Mainstream Scottish schools are not doing enough for “a big chunk of children” with additional support needs (ASN) that they should be capable of helping - with two major factors being culture and school buildings, MSPs have heard.
Megan Farr, a policy officer for Scotland’s children’s commissioner, told the parliamentary inquiry into additional support for learning that “a large proportion” of the 37 per cent of Scottish pupils identified as having ASN would not need extra help if more schools were designed and run with them in mind.

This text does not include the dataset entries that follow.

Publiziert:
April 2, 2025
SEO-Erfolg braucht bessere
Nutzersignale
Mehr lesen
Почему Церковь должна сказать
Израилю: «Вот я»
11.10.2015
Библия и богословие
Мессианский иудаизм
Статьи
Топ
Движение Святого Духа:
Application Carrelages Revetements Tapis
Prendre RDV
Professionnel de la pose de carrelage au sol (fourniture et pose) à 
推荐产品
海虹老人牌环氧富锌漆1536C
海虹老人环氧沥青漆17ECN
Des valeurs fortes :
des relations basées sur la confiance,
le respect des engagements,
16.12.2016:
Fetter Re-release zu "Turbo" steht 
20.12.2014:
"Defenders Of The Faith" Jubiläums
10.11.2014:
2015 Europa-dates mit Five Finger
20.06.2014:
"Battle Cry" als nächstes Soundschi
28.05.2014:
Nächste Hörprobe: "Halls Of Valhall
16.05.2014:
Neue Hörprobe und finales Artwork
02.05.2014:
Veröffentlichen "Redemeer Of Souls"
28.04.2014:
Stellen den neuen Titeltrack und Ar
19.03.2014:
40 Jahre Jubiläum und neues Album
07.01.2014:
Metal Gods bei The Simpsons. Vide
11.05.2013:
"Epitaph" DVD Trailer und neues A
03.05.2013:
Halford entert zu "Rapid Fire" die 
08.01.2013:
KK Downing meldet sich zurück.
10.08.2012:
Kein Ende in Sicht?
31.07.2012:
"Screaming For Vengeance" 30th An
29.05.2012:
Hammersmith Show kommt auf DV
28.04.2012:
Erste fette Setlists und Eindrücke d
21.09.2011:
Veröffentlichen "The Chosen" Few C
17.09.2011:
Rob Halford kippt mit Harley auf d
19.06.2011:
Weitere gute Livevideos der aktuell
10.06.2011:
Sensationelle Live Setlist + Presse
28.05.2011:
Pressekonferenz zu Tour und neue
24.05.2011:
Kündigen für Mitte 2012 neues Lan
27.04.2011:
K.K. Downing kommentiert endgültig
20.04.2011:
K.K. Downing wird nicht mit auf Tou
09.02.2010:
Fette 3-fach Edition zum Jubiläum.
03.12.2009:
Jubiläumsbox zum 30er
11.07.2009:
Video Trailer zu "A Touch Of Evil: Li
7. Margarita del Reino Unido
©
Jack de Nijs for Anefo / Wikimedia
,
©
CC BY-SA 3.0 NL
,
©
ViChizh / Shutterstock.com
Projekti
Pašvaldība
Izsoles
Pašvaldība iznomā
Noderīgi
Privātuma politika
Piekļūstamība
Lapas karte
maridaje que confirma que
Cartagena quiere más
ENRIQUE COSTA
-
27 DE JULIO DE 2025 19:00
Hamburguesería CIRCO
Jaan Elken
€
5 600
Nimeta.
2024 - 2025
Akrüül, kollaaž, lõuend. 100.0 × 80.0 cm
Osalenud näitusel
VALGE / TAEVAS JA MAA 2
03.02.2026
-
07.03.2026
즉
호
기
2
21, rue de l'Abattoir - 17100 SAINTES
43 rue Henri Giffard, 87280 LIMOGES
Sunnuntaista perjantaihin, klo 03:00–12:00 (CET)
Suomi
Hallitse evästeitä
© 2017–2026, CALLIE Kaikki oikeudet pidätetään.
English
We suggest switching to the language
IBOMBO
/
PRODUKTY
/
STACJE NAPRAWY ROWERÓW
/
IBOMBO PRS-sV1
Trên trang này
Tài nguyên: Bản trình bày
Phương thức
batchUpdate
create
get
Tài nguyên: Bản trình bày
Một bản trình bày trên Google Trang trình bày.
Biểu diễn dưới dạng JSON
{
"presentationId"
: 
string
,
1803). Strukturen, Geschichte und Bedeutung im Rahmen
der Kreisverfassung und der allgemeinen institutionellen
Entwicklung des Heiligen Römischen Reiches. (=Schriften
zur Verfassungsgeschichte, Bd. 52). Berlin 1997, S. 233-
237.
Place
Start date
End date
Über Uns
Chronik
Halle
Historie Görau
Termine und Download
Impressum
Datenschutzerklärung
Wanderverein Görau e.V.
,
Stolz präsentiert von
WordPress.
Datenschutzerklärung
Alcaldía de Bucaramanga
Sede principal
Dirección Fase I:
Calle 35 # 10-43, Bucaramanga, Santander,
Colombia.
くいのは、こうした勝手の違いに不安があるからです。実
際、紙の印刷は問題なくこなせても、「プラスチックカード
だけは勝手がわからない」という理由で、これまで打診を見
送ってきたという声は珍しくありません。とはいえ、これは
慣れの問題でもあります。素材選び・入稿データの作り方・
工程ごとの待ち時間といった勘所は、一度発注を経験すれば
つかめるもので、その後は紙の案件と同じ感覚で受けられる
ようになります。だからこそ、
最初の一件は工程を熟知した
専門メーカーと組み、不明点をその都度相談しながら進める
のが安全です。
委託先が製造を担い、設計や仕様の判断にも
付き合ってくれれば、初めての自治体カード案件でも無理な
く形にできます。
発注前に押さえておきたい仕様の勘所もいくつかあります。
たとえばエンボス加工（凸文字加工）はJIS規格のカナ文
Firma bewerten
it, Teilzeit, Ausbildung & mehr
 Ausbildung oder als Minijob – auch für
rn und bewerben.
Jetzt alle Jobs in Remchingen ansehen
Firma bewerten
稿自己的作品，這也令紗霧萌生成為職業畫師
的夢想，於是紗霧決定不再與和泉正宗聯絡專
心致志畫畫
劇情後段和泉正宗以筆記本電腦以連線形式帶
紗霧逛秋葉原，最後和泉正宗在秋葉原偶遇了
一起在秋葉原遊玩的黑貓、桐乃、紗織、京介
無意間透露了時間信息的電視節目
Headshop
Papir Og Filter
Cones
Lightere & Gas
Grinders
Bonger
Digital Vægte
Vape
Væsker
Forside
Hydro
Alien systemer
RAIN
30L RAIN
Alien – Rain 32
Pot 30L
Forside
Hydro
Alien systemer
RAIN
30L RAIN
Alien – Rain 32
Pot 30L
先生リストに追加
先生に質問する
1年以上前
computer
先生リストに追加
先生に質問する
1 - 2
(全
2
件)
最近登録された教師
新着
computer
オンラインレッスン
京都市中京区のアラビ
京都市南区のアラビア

Many Scottish secondary schools are “very hard, noisy, loud spaces with very bright lighting” and could be “hostile” and “very crowded”, with “lots of children moving around”, she said.
Similarity to prisons
Such schools were not “dissimilar to prisons” in their design, “apart from the lack of bars on the doors”, Ms Farr added.
She said that children with autism spectrum disorders, in particular, could find that “extremely overwhelming” but that schools were still being built in this way.
Meanwhile, children with physical disabilities sometimes had needs because buildings had not been adapted, so they needed “additional support to get around the school”.
Ms Farr added that “school cultures” were also a factor and “the way the school is run” could lead to some children with autism “absolutely joining in with the rest of the class”, while in another school a child with similar needs would be “just not coping”.
She concluded: “Thirty-seven per cent of children have an additional support need - and I’m going to separate out the concept of disability from additional support needs.
“They may still have a disability but, actually, if schools met their needs better they no longer have additional support needs because they are getting support automatically.”
Ms Farr was giving evidence yesterday to the Scottish Parliament’s Education, Children and Young People Committee as it continues its inquiry into additional support for learning and the presumption that children with ASN should attend their local school.
‘Massive challenge’ for autistic pupils
The committee heard that secondary school could be a particularly tough environment for children with additional needs.
Marie Harrison, a senior policy officer for My Rights, My Say, which helps children in Scotland with ASN to exercise their rights to involvement in decisions about their support in school, said primary schools could wrap themselves around the child and create “safe, small workspaces for children and young people” - but it was “a massive challenge for autistic young people to make that transition from primary”.
In Scandinavia, pupils do not make that transition until they are 15 or 16, and she suggested there might be “learning to be harnessed there”.
Ms Harrison said the average age of young people contacting My Rights, My Say was 13 and a half: these pupils were “fighting, trying, doing their best”, but slowly through S1-2, with their attendance at sessions decreasing until eventually it was all “too hard” and they stopped going.
Difficult transitions to secondary school
Chloe Minto, a senior solicitor with the Govan Law Centre specialising in education law, identified a similar pattern.
She said many children with ASN were “able to thrive in their primary school”, but when they transitioned, their attendance started to decrease until they became “school refusers”.
Official figures on ASN in Scotland show that the proportion of young people with ASN is higher in secondary than in primary.
Overall, in 2022, 34 per cent of pupils in Scotland had an ASN (in primary, 28 per cent; in secondary, 40 per cent).
Figures published in December 2023 showed the proportion of pupils with ASN across all sectors had grown to 37 per cent. The breakdown by sector is yet to be published.